Wednesday, March 30, 2011

Thoughts on Ascending Armor Class

      A lot of people like the Ascending AC thing. I'll admit that, on paper, I like it. It grates against my Old Fart sensibilities, but I'm open minded, so I had decided to use it (should I ever actually run a game of WhiteBox).
     Then one of the tenets of old school play came to mind. In order to facilitate player engagement, and a sense of control over one's own fate, players have more and more claimed the right to make all the rolls for their characters. It was not always thus. In fact, in the LBB (Pg 10 of Men and Magic) under Determination of Abilities, it is laid plain that the referee actually rolls player character stats:
     "Prior to the character selection by players it is necessary for the referee to roll three six-sided dice in order to rate each as to various abilities, and thus aid them in selecting a role."
Isn't that a fine kettle of fish?
     Of course, DMs were expected to roll anything the character could not immediately determine the success of, such as hiding and moving silently.
     What does all that have to do with Ascending AC? In a word: unpredicability. With AAC it is assumed that the player always knows what he needs to roll in order to hit. That's the whole point of it, to streamline combat by establishing a more intuitive method for determing what the player needs to roll. But that doesn't leave much room for the mysterious or unpredictable, now does it?
     Descending AC, or more to the point, an actual to-hit table, is a horse of another color. With that the DM tells the player that the bandits are wearing leather armor, except the chief who has chain. Great. So, they know what they normally need to roll to hit chain, and smack him one, or so they think. Let's say they needed a 15 to-hit, and rolled spot on. They gleefully reach for the damage die, and you say "Nope. No good. You missed."
     Wait a minute, they think. What the hell just happened? One of two things. Either this guy is slippery as hell, or that chain is magic. But who knows for sure?

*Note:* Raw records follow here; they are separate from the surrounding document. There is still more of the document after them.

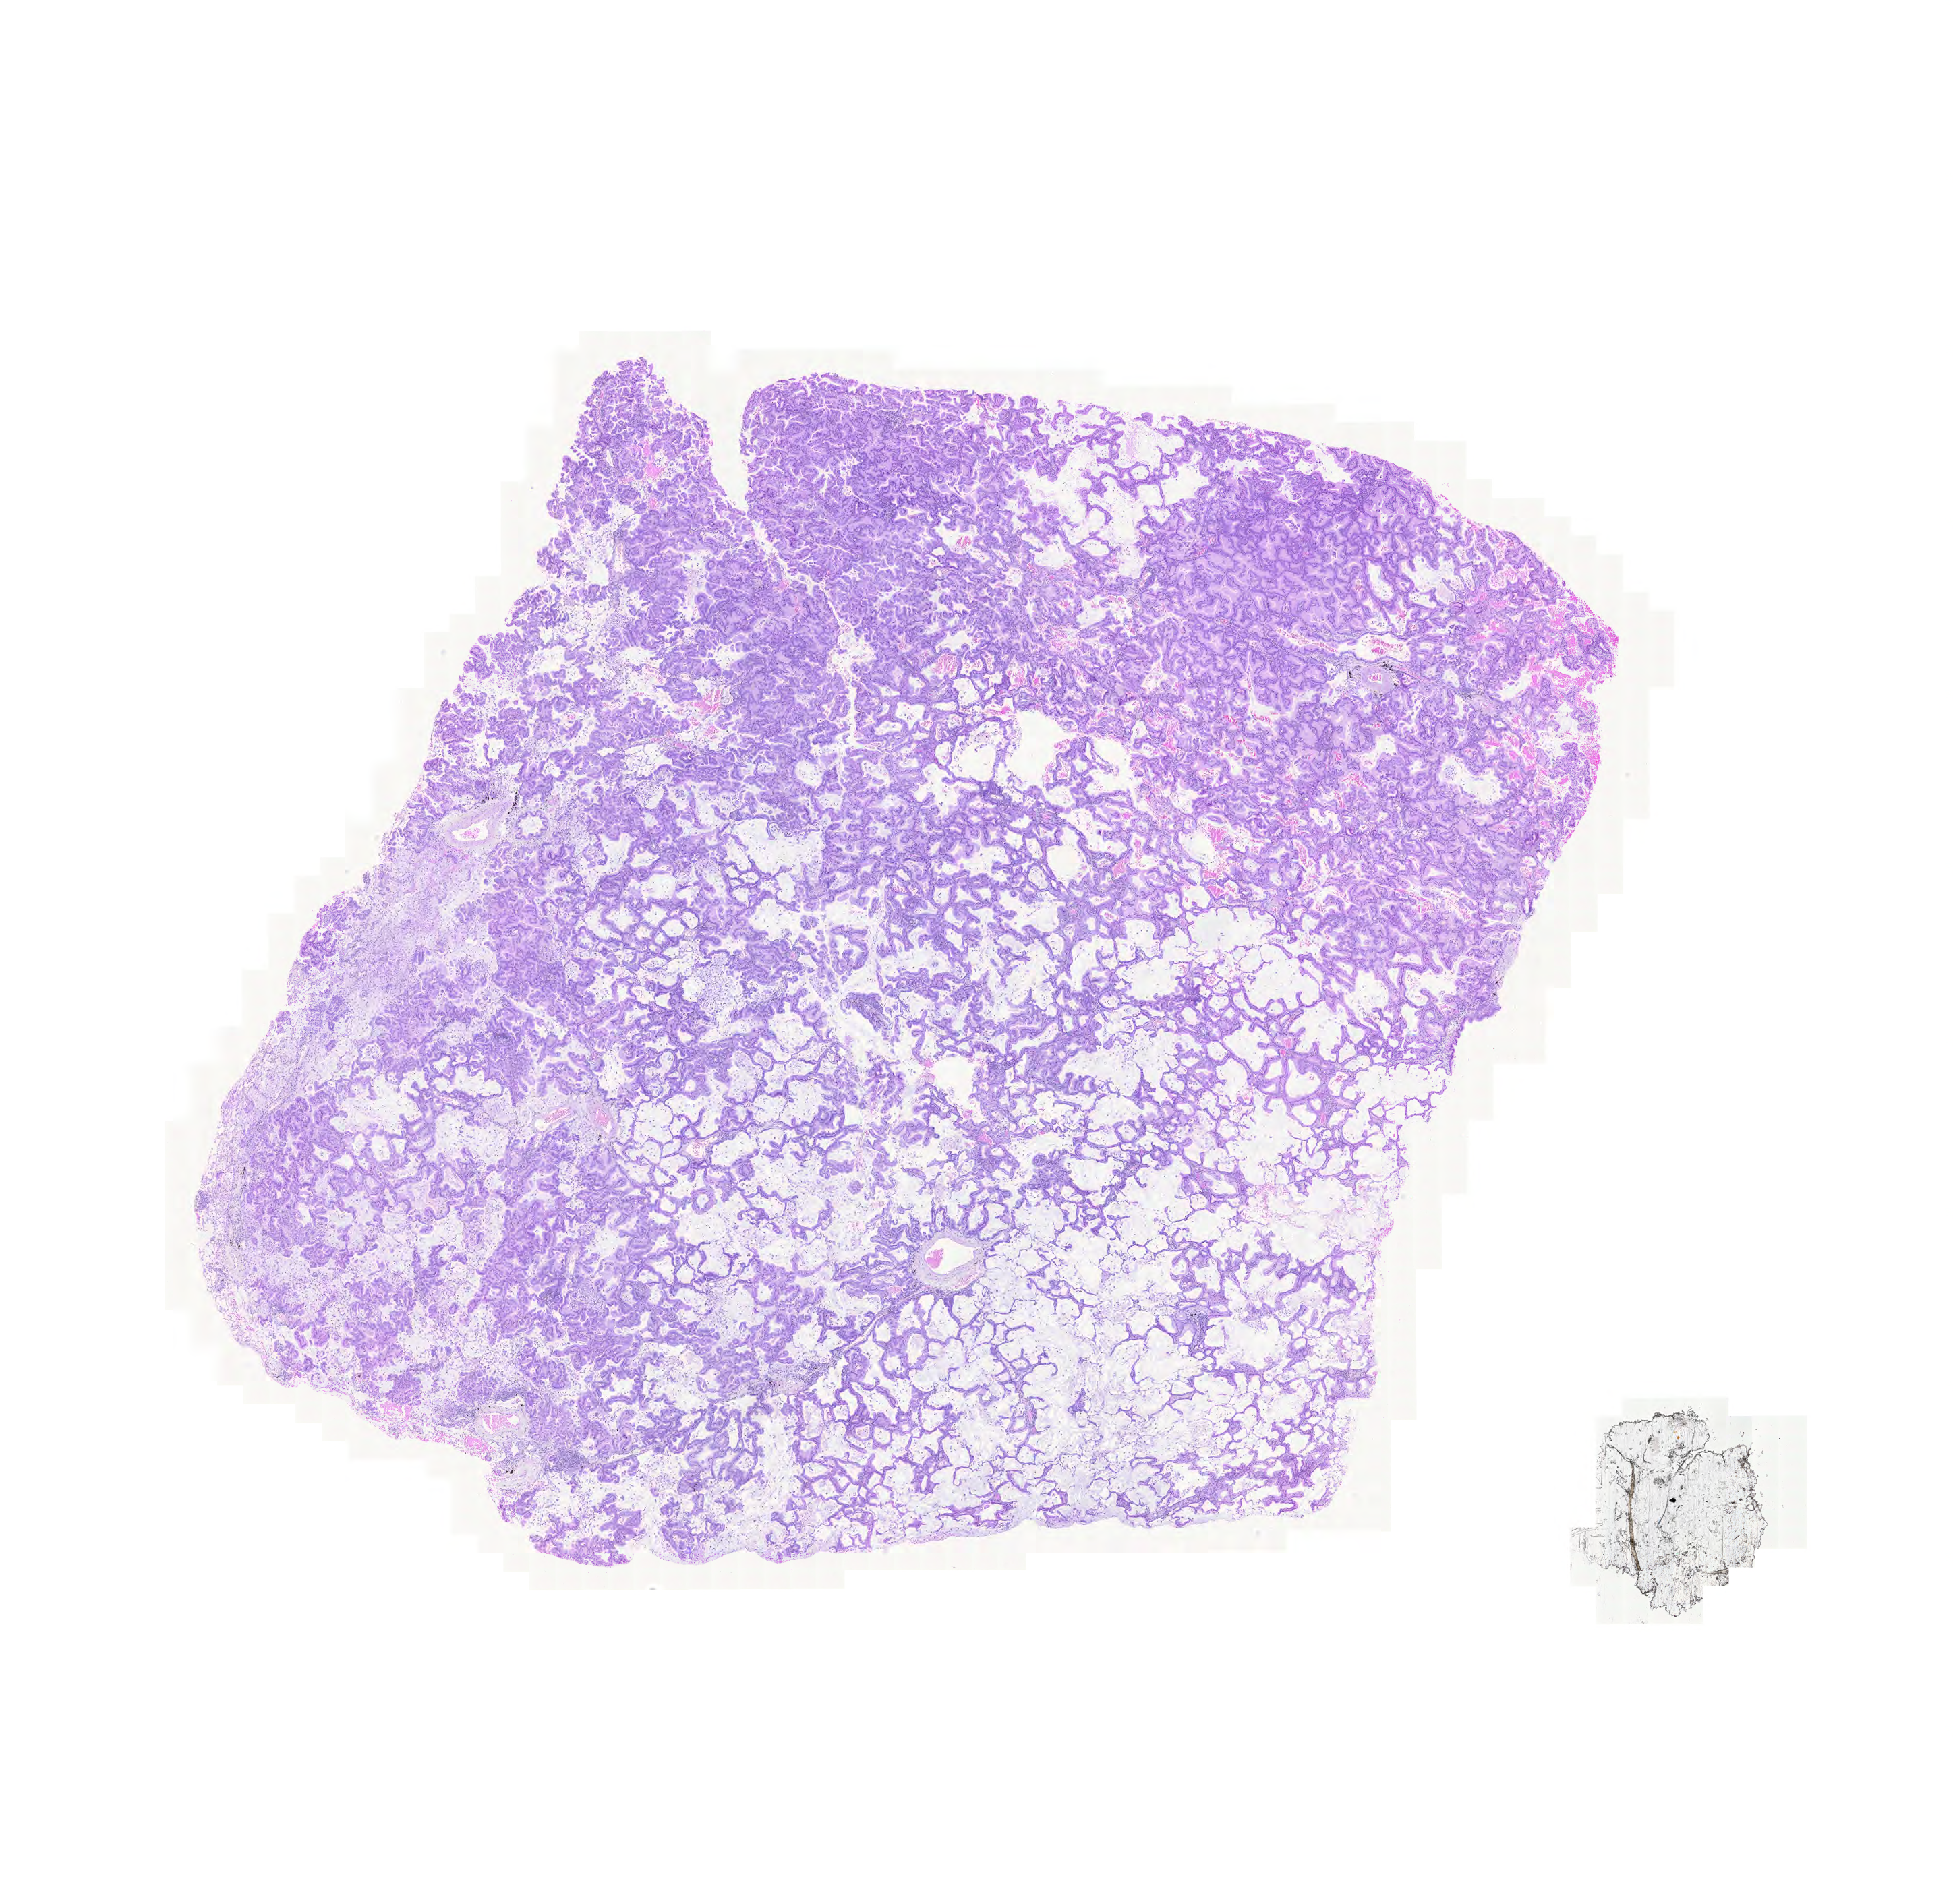
H&E whole-slide image — low-resolution overview of the scanned area, about 21.5 x 21.0 mm, FFPE section, sample: primary tumour, lung. Patient: male, age at initial diagnosis 82 years.
AJCC pathologic stage: IB (6th edition). Laterality: left. Histologic diagnosis: Adenocarcinoma with mixed subtypes (lower lobe, lung).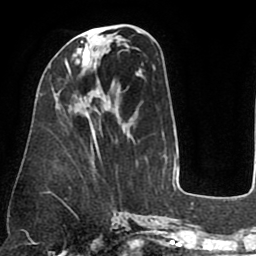
Breast MRI (dynamic contrast-enhanced), one axial slice; slice 31 of 75 in the series (ordered by position); cropped to one breast; dynamic contrast-enhanced series, time point 2 of 8 at this slice position (early post-contrast); 1.5 T; TE 2.5 ms, TR 5.2 ms; 2 mm slice thickness; 256 × 256 image matrix, field of view 190 × 190 mm. Female patient.
Outlined on this slice (semi-automatically segmented with operator editing):
- enhancing-tissue mask used for the functional tumour volume (all voxels passing the contrast-enhancement thresholds inside the analysis volume; usually the tumour): bounding box (x1, y1, x2, y2) in pixels: (65, 33, 90, 99)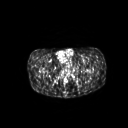
FDG PET of an extremity soft-tissue mass (from a PET/CT study), one axial slice; position 45 of 267 along the scan axis; 3.27 mm slice thickness; 128 × 128 image matrix. Male patient, age 59 years. From the clinical record (not read from this slice): histological type: pleiomorphic liposarcoma; grade: high; site of the primary tumour: left thigh.
Structures marked on this image (expert contour drawn on MRI and transferred to this co-registered scan by the dataset authors):
- gross tumour volume including surrounding oedema: bounding box [x1, y1, x2, y2] px = [70, 66, 78, 76]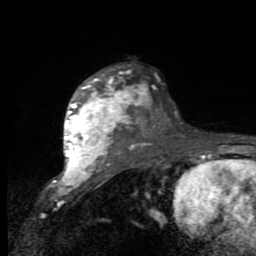
Breast MRI (dynamic contrast-enhanced), one axial slice. Slice 64 of 80 in the series (ordered by position). Cropped to one breast. Dynamic contrast-enhanced series, time point 2 of 9 at this slice position (early post-contrast). 1.5 T. TE 2.7 ms, TR 6.8 ms. 2 mm slice thickness. 256 × 256 image matrix, field of view 145 × 145 mm. Female patient.
Annotated regions visible in this slice (semi-automatic segmentation, software-assisted and operator-edited):
- enhancing-tissue mask used for the functional tumour volume (all voxels passing the contrast-enhancement thresholds inside the analysis volume; usually the tumour): bounding box <64,77,135,174> (left, top, right, bottom; pixels)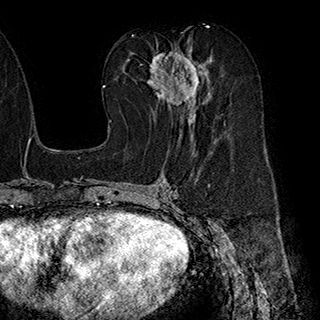
Breast MRI (dynamic contrast-enhanced), one axial slice. Slice 97 of 180 in the series (ordered by position). Cropped to one breast. Dynamic contrast-enhanced series, time point 2 of 7 at this slice position (early post-contrast). 1.5 T. TE 2.8 ms, TR 5.4 ms. 320 × 320 image matrix, field of view 225 × 225 mm. Female patient.
Annotated regions visible in this slice (semi-automatic segmentation, software-assisted and operator-edited):
- enhancing-tissue mask used for the functional tumour volume (all voxels passing the contrast-enhancement thresholds inside the analysis volume; usually the tumour): box from (x=147, y=46) to (x=216, y=141) px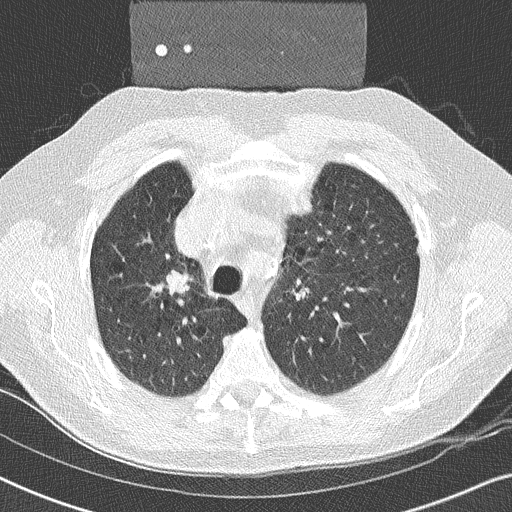
Low-dose screening chest CT, one axial slice. Reconstruction kernel B50f. 120 kVp. Lung window (W 1500 / L -600 HU). 2 mm slice thickness. 512 × 512 image matrix.
Annotated regions visible in this slice (expert manual segmentation):
- lesion 1 (tumor, upper lobe of right lung): bounding box (x1, y1, x2, y2) in pixels: (167, 270, 186, 292)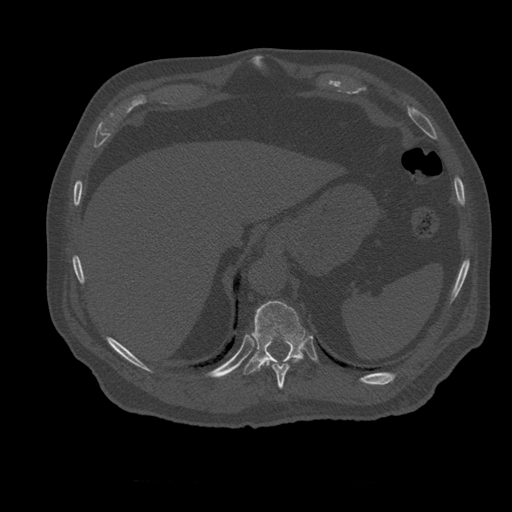
CT including the spine, one axial slice; position 288 of 399 along the scan axis; reconstruction kernel STANDARD; 120 kVp; bone window (W 1800 / L 400 HU); 1.25 mm slice thickness; 512 × 512 image matrix, field of view 407 × 407 mm. Patient age 73 years. Case-level facts recorded for this patient, not image findings: primary cancer: prostate; vertebrae with lytic lesions (as recorded): L2.
Structures marked on this image (semi-automatically segmented with operator editing):
- T10 vertebra: bounding box (x1, y1, x2, y2) in pixels: (264, 361, 302, 389)
- T11 vertebra: (244, 301, 306, 375)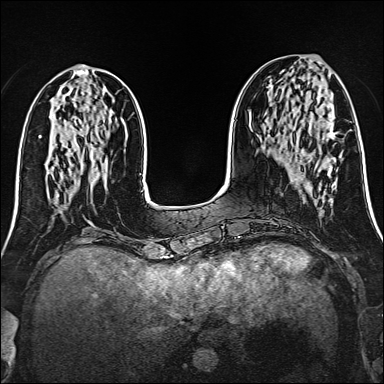
Breast MRI (dynamic contrast-enhanced), one axial slice. Position 55 of 160 along the scan axis. Dynamic contrast-enhanced series, time point 2 of 6 at this slice position (early post-contrast). 1.5 T. TE 2.4 ms, TR 5.2 ms. 1 mm slice thickness. 384 × 384 image matrix, field of view 300 × 300 mm. Female patient.
Structures marked on this image (semi-automatically segmented with operator editing):
- enhancing-tissue mask used for the functional tumour volume (all voxels passing the contrast-enhancement thresholds inside the analysis volume; usually the tumour): box from (x=335, y=132) to (x=337, y=134) px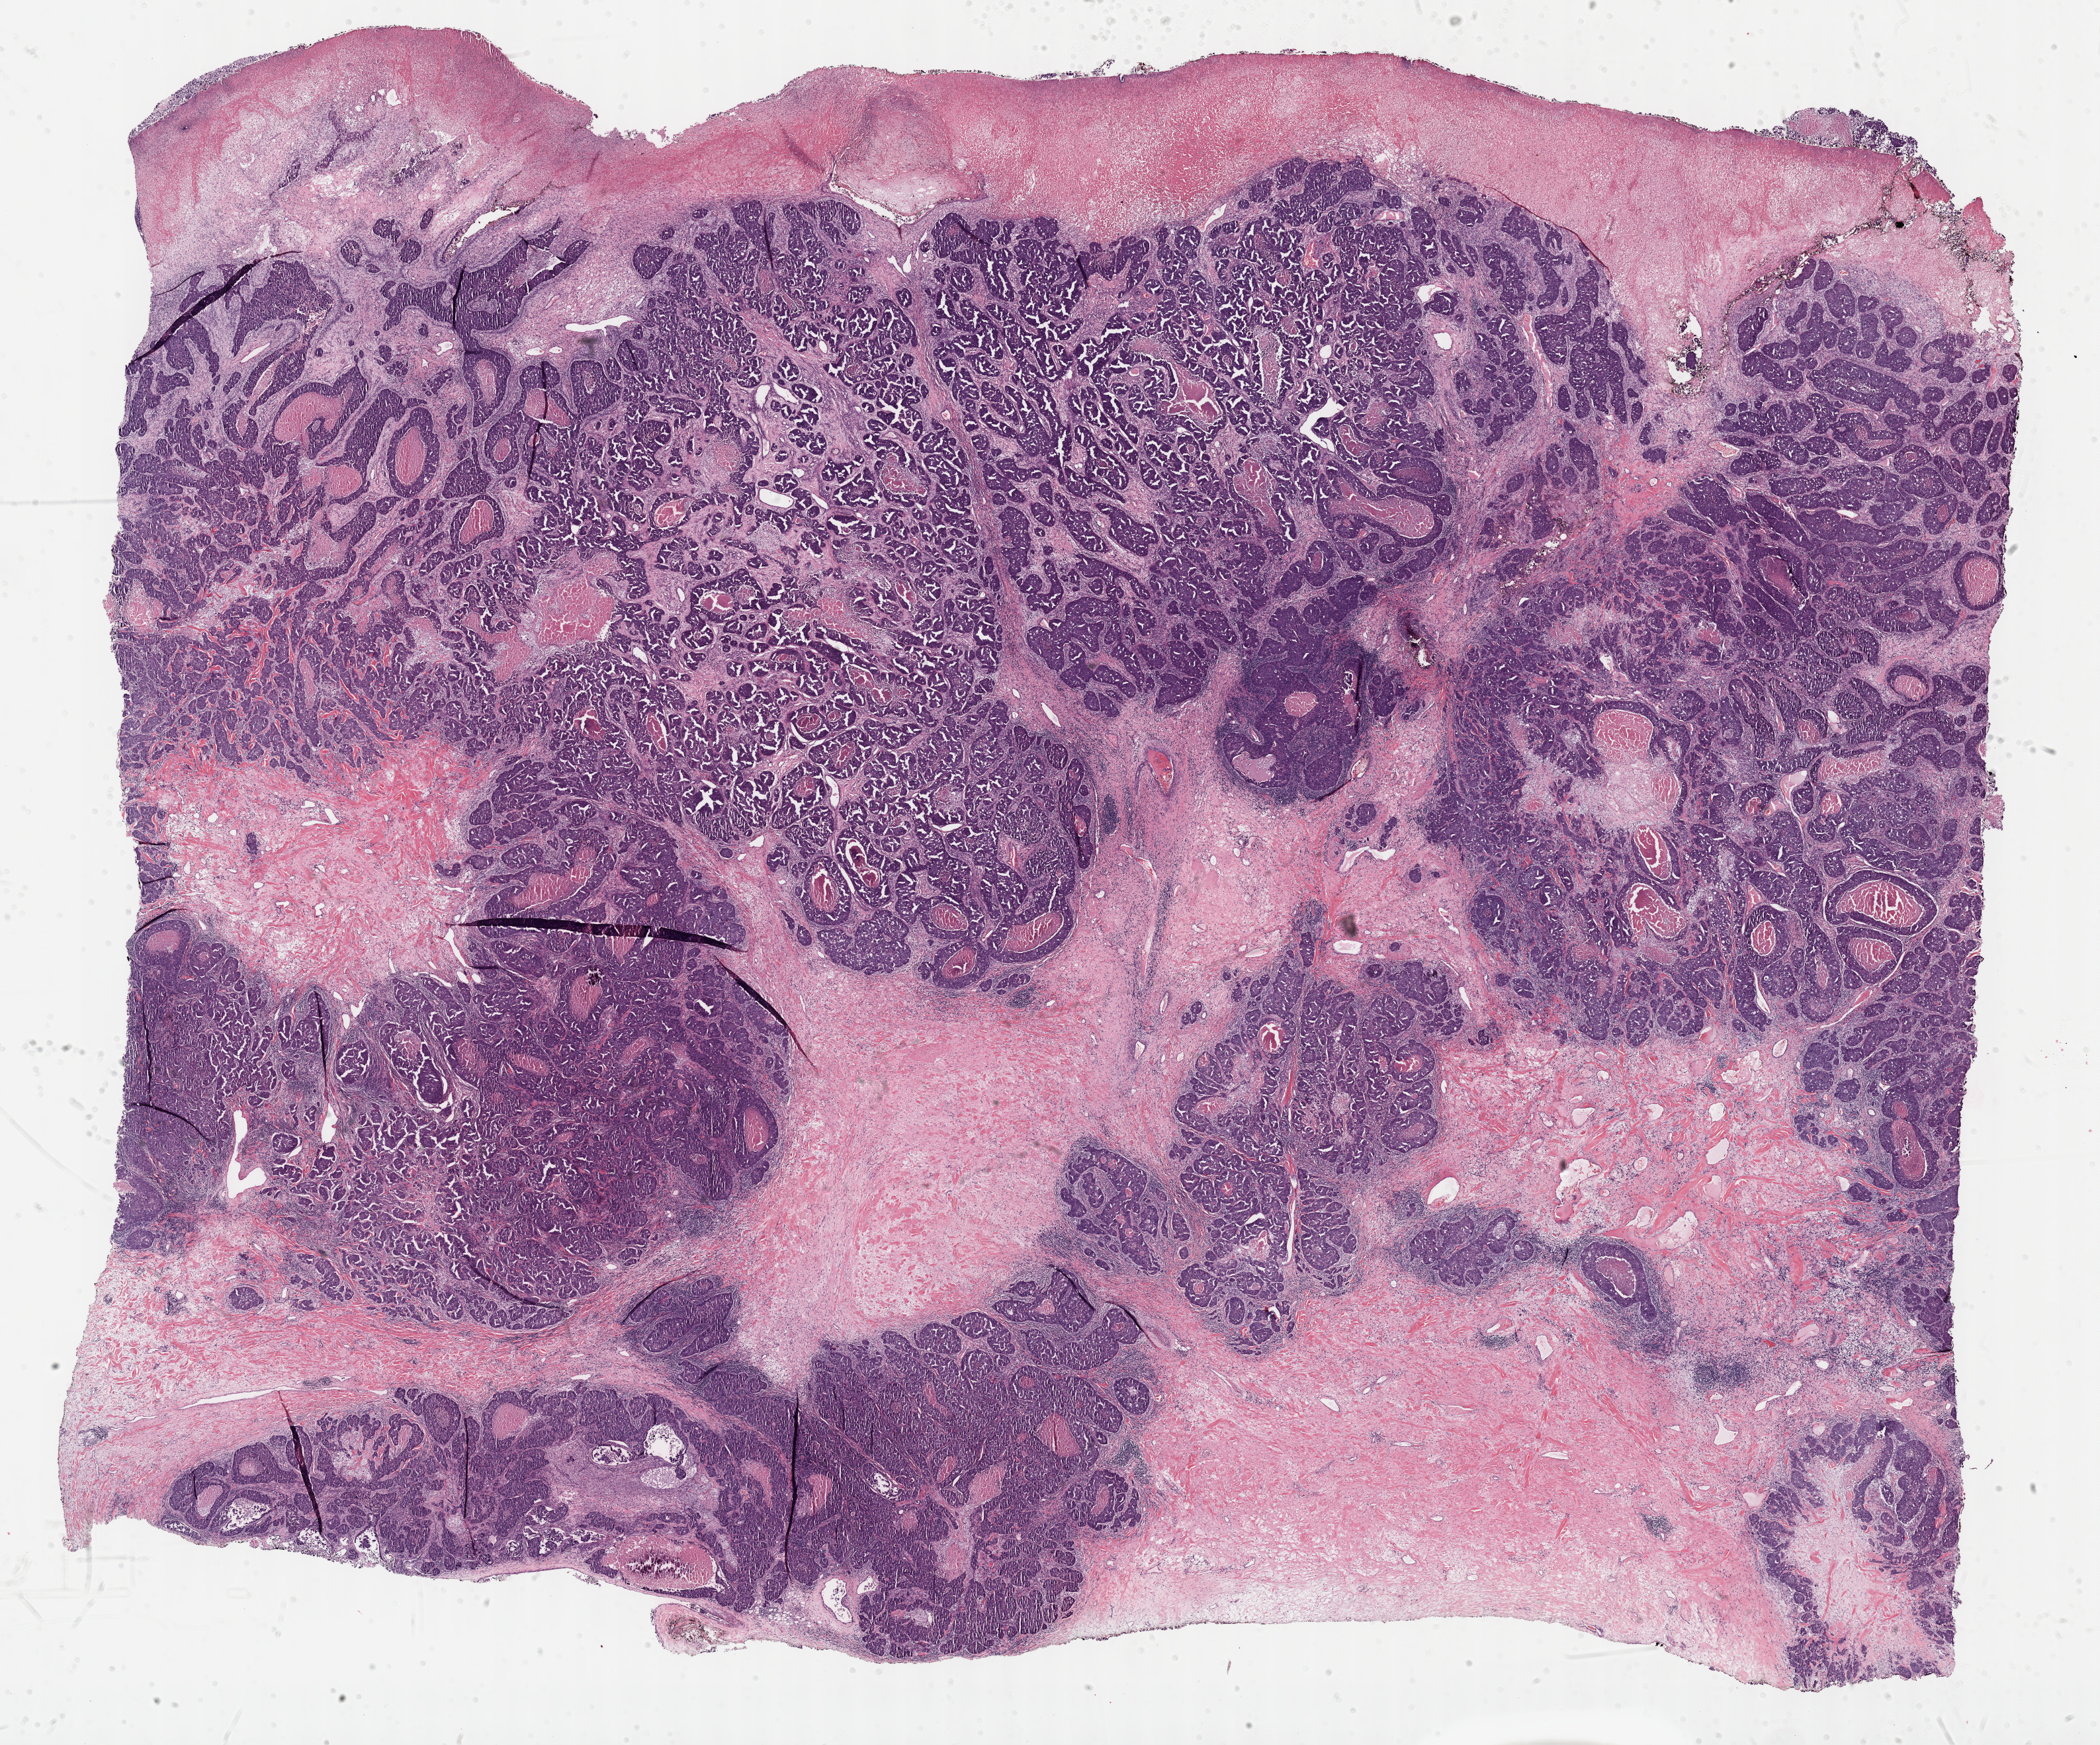
Whole-slide histology image, H&E — low-resolution overview of the scanned area, about 25.7 x 21.3 mm, formalin-fixed paraffin-embedded (FFPE) diagnostic section, sample: primary tumour, breast. Female, age 63 years at initial diagnosis.
- AJCC pathologic stage: IV (7th edition)
- diagnosis: Infiltrating duct carcinoma, NOS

     The new games and systems have their own design goals. The designers set out to deliver a certain experience at the gaming table, and their designs reflect that. It is always important to remember that. They are trying to deliver to you their vision of the best system, and therefore, experience, that they possibly can. If your vision jives with theirs, then great. If not, then I ask, is newer really better? In this case, I think I'll be coming up with something that allows me to inject some mystery into opponents. Maybe not exactly the Descending AC system, but something similar, to be sure.